:: Data records ::
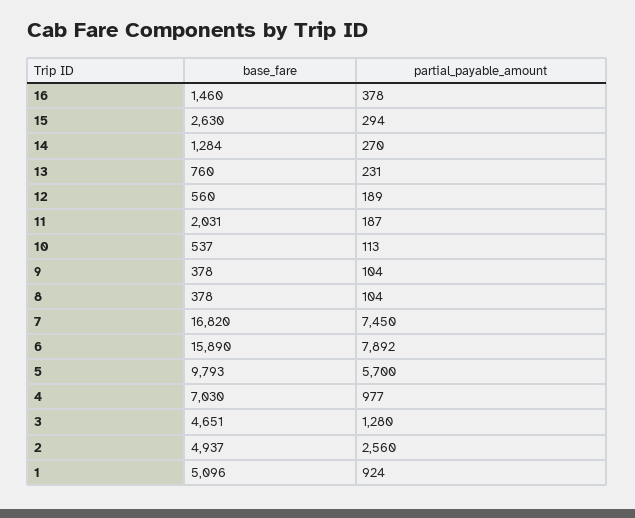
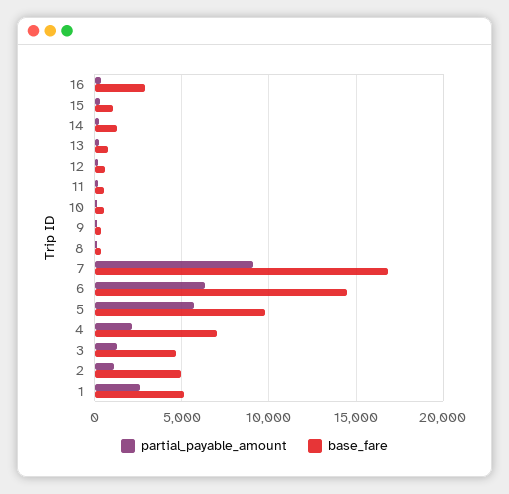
base_fare, 16: 1460 -> 3000
base_fare, 15: 2630 -> 1000
base_fare, 11: 2031 -> 500
partial_payable_amount, 7: 7450 -> 9000
base_fare, 6: 15890 -> 14500
partial_payable_amount, 6: 7892 -> 6500
partial_payable_amount, 4: 977 -> 2000
partial_payable_amount, 2: 2560 -> 1000
partial_payable_amount, 1: 924 -> 2500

:: Task instructions ::
An exact printout is needed of the lines from the one containing "partial_payable_amount, 6: 7892 -> 6500" through the end of the listing above, both of those lines included, and nothing else.

:: Solution ::
partial_payable_amount, 6: 7892 -> 6500
partial_payable_amount, 4: 977 -> 2000
partial_payable_amount, 2: 2560 -> 1000
partial_payable_amount, 1: 924 -> 2500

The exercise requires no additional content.